Ilustración: Arthur Rackham, English Fairy Tales, retold by Flora Anne Steel. Macmillan, 1918.V cuenta en su post sobre Gao Xinjian cómo él decidió vivir "la vraie vie", es decir, la escritura, esa que tanto valor exige y que yo sólo me atrevo a abordar en cantidades homeopáticas, dando vueltas en torno a ella, deseándola, sufriendo por ella, feliz cuando al fin logro deslizarme por el tobogán de un cuento, pero dura poco y es muchísimo más largo el bloqueo (me consoló leer de las luchas de Isaak Babel con sus perennes bloqueos). Así, ahora ando con unas cuantas frases que me acosan, me persiguen cuando ando y cuando apago la luz, frases que sólo me han llevado a tres escenas de mi infancia, paisajes que parecen ocuparlo todo, como si no hubiera habido más, como si el paisaje devorase el dolor y la culpa y pudiera mostrarlos latiendo, brillando.
Y en esa búsqueda de la infancia vuelvo inevitablemente a los cuentos que me despertaron a la escritura y me revelaron que existía otro mundo, más allá de la mezquina oscuridad punzante del mío.

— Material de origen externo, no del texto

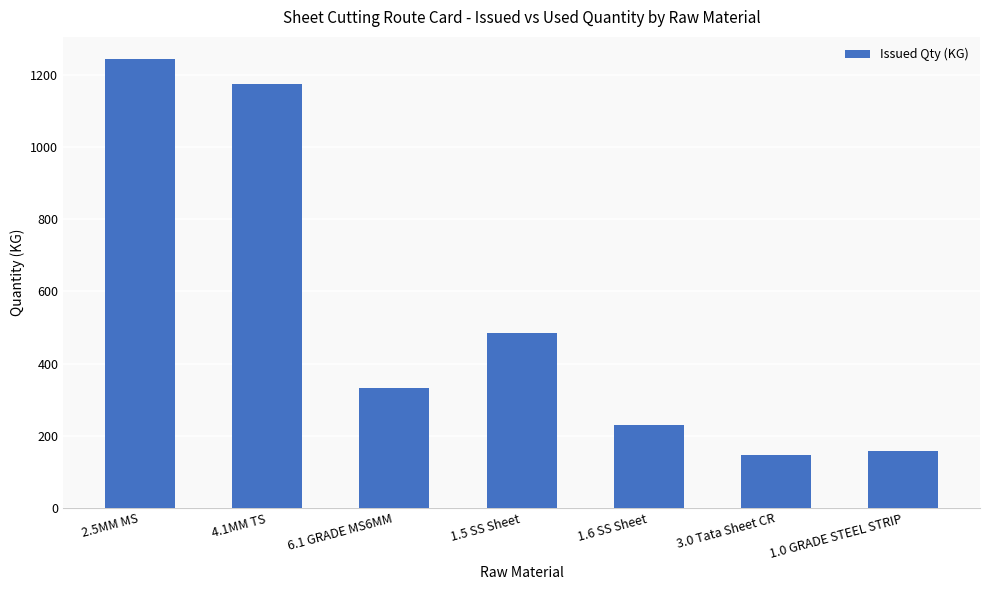

Rank the categories by value from highest to lowest.

2.5MM MS, 4.1MM TS, 1.5 SS Sheet, 6.1 GRADE MS6MM, 1.6 SS Sheet, 1.0 GRADE STEEL STRIP, 3.0 Tata Sheet CR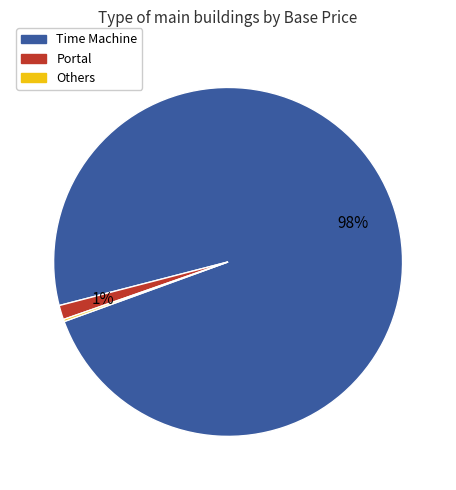

To the nearest percent, what is the average slice percentage?

33%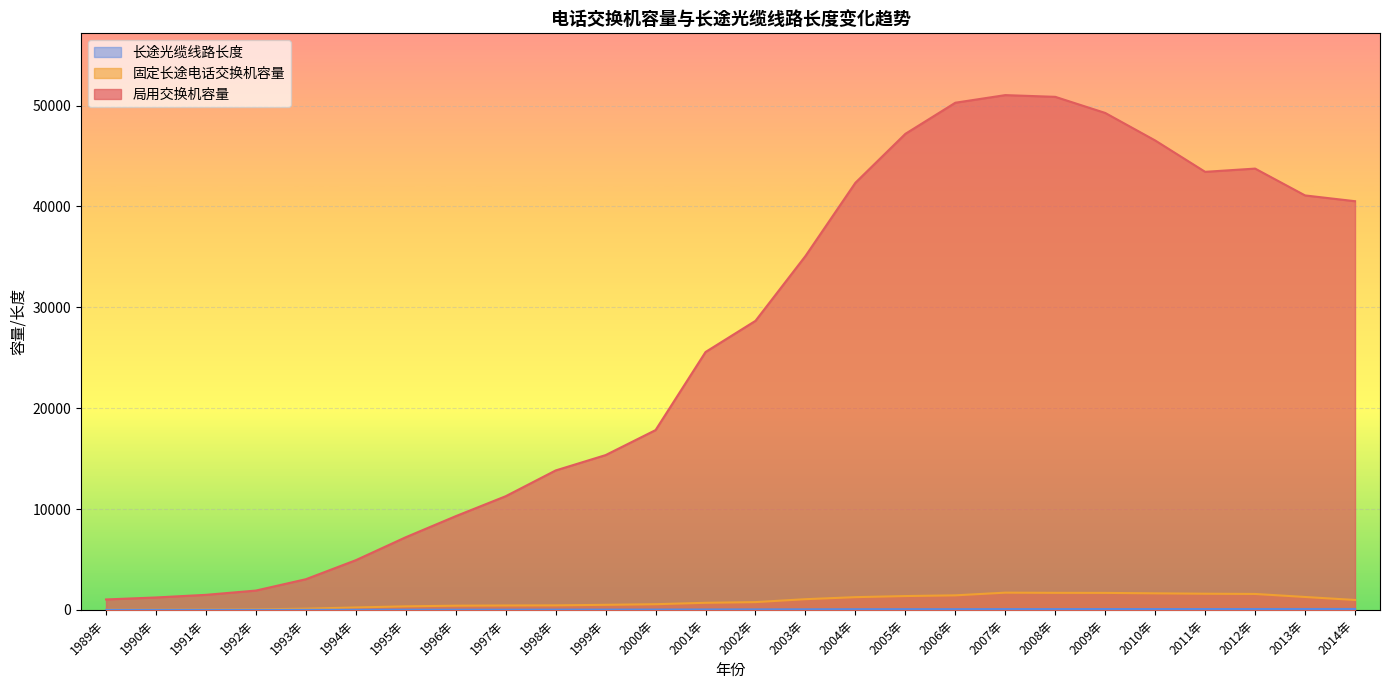

What are all the series names shown in the legend?

局用交换机容量, 固定长途电话交换机容量, 长途光缆线路长度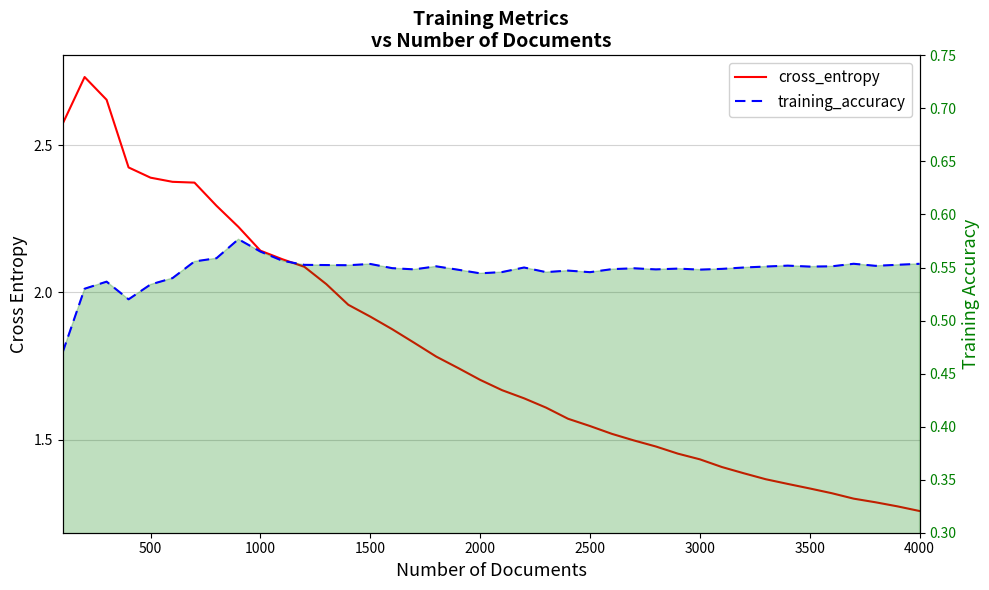

What is the average value of the training_accuracy series?

0.5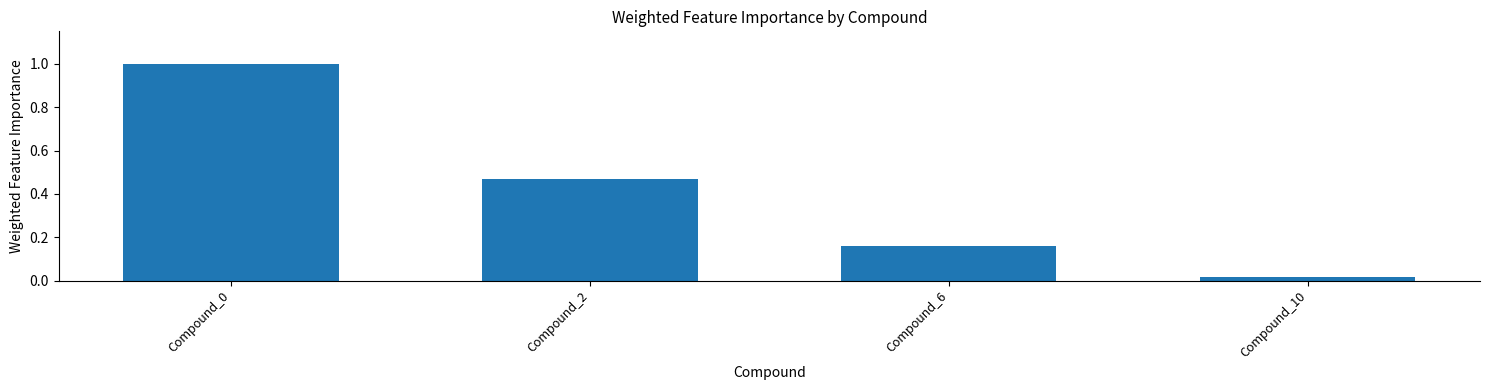

At which label is the value closest to 0?

Compound_10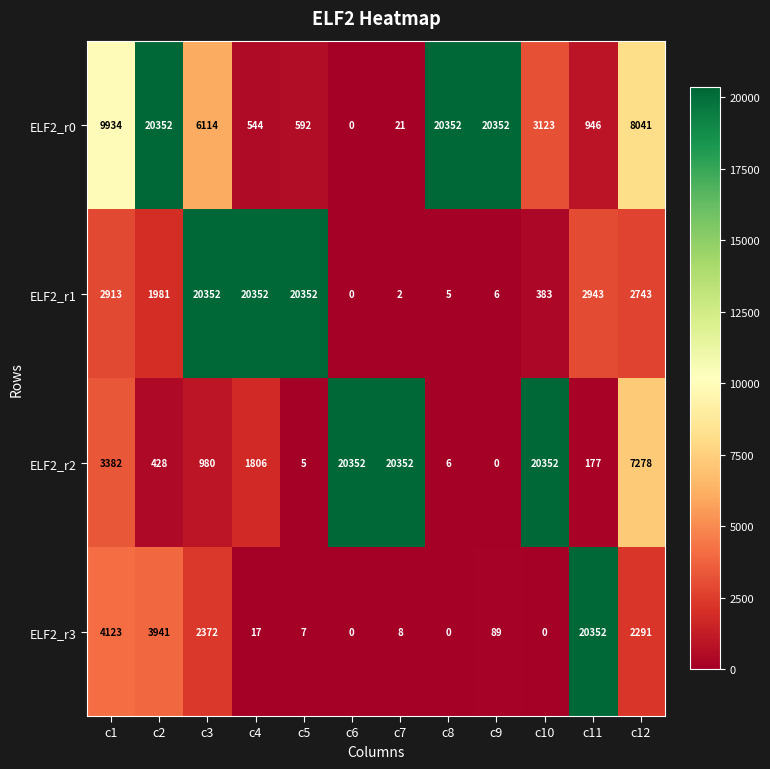

What is the maximum value shown in the chart?

20352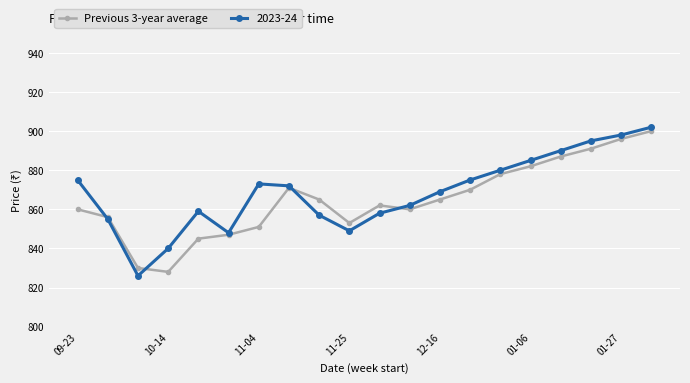

True or false: 2023-24 has more than 0 points higher than both neighbors.

True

El otro día lo dije en una conversación, antes los cuentos no estaban escritos para seres hiperinfantilizados, sino llenos de palabras que no entendíamos y cuyo significado, al aprenderlo, llevaría para siempre adheridos algunos significantes del cuento, su atmósfera, el momento en que lo leímos. No había una ilustración y una frase, sino varias páginas de escritura, y de vez en cuando, el regalo de una lámina como ésta de Arthur Rackham, con una frase: She went along, and went along, and went along. Yo me sentía cerca de aquella niña que anduvo, anduvo y anduvo, descalza con su hatillo de tela y cubierta con pieles encontradas.